Но директор покачал головой.
– Тебе не нужно это знать, – ответил он. – Иди, Солунай. И будь свободна.
Солунай пошла. Она прошла мимо директора, ступая, как деревянная кукла. Ни разу не обернулась, не попрощалась с мамой. Спустилась по лестнице. Тут её нагнал Бануш и крепко взял за руку. Рука у него была крепкая и горячая. Лучше всяких слов.
Но Бануш не был бы Банушем, если бы не открыл свой болтливый рот.
– Может, мне и впрямь с Жылдыс начать встречаться, – пробормотал он.
Солунай смутно понимала сейчас, о чём он говорит, но ей показалось, что стоит ответить. Хоть что-то, отличное от удара по голове.
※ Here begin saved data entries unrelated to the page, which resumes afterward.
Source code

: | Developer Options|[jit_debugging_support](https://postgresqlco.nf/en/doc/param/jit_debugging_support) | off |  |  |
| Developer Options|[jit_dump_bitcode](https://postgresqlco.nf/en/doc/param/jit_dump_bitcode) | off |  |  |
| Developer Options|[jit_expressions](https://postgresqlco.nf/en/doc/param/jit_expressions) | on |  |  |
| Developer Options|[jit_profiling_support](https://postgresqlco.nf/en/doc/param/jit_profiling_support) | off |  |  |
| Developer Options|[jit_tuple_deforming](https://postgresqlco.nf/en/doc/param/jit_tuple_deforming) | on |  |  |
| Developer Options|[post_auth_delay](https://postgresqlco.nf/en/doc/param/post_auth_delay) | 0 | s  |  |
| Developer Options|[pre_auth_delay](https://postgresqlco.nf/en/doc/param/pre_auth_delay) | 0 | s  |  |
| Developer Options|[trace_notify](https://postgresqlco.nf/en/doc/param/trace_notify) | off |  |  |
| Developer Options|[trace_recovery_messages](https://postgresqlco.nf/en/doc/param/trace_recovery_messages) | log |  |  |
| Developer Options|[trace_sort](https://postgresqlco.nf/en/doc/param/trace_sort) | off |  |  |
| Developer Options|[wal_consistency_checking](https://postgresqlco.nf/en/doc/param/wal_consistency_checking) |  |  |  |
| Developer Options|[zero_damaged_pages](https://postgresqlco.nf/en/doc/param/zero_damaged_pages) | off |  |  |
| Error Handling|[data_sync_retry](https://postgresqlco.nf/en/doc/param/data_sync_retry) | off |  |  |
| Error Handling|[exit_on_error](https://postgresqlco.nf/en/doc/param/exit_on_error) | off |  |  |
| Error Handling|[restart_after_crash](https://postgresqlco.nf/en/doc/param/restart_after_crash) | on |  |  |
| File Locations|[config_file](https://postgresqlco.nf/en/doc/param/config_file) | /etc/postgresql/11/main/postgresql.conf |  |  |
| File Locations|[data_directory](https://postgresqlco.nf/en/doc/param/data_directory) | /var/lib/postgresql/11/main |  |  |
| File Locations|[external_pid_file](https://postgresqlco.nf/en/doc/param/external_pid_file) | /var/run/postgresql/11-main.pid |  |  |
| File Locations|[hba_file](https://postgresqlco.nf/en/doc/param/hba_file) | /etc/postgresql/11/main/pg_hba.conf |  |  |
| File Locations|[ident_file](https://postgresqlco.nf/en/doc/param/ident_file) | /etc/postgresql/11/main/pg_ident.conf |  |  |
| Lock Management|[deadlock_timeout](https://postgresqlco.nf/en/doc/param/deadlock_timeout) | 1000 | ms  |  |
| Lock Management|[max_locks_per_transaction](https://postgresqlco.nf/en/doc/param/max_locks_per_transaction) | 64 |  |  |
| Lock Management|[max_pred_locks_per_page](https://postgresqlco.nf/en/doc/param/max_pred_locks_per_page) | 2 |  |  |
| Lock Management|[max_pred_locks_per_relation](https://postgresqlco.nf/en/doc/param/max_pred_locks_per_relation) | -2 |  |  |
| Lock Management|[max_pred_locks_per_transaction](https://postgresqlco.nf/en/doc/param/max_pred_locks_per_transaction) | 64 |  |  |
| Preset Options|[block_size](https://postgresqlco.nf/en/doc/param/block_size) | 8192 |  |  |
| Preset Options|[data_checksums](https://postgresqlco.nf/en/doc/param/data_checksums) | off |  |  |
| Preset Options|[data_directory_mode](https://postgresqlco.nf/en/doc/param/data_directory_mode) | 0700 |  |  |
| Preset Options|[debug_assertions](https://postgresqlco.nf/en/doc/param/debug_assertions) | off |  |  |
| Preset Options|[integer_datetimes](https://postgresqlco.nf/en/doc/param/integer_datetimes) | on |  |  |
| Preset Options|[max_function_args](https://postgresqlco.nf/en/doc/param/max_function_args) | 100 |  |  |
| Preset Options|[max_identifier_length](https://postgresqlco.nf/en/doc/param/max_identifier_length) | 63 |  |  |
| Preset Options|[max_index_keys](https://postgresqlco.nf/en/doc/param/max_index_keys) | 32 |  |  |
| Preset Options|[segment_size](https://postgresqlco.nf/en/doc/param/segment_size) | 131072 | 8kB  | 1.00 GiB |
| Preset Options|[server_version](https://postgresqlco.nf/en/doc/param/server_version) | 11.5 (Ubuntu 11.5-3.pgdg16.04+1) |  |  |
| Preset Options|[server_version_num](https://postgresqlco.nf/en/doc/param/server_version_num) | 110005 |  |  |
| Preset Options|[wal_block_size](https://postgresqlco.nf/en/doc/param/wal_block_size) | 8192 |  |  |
Серьёзно, её жизнь рушится, а он снова о себе!
– Мне кажется, Жылдыс достойна кого-то, кто её по-настоящему полюбит, – безжизненным голосом ответила она.
– Бла-бла-бла, – отозвался Бануш. – Чего тогда страдаешь по директору? Иди к Ырысу, ты ведь тоже достойна того, кто тебя любит. И я достоин. Поэтому почему бы и не Жылдыс. Ты ещё можешь этого Никиту прощупать на вопрос любви. Он мутный какой-то, но, может, они городские все такие?
Но Солунай не хотела идти к Ырысу, не хотела «щупать» Никиту, что бы там ни имел в виду неугомонный Бануш. Её сердце было разбито. И она хотела покинуть приют. Благо идти ей теперь было куда.
В коридоре они столкнулись с близнецами. Очень злыми близнецами.
– Это правда, что родители хотят нас забрать? – первая спросила Жылдыс. Ырыс просто напряжённо смотрел на них, будто от ответа зависела его жизнь. Хотя так оно и было.
– Айару уже рассказала? – вместо ответа спросил Бануш. – Вот болтливая старуха!
– Она ещё сказала, что мы должны идти, иначе нас начнут искать с вертолётами, а вертолёты над заповедником совсем лишнее, – добавила Жылдыс. – Это нечестно! Они бросили нас маленькими и хотят забрать, когда мы стали взрослыми. Это нечестно!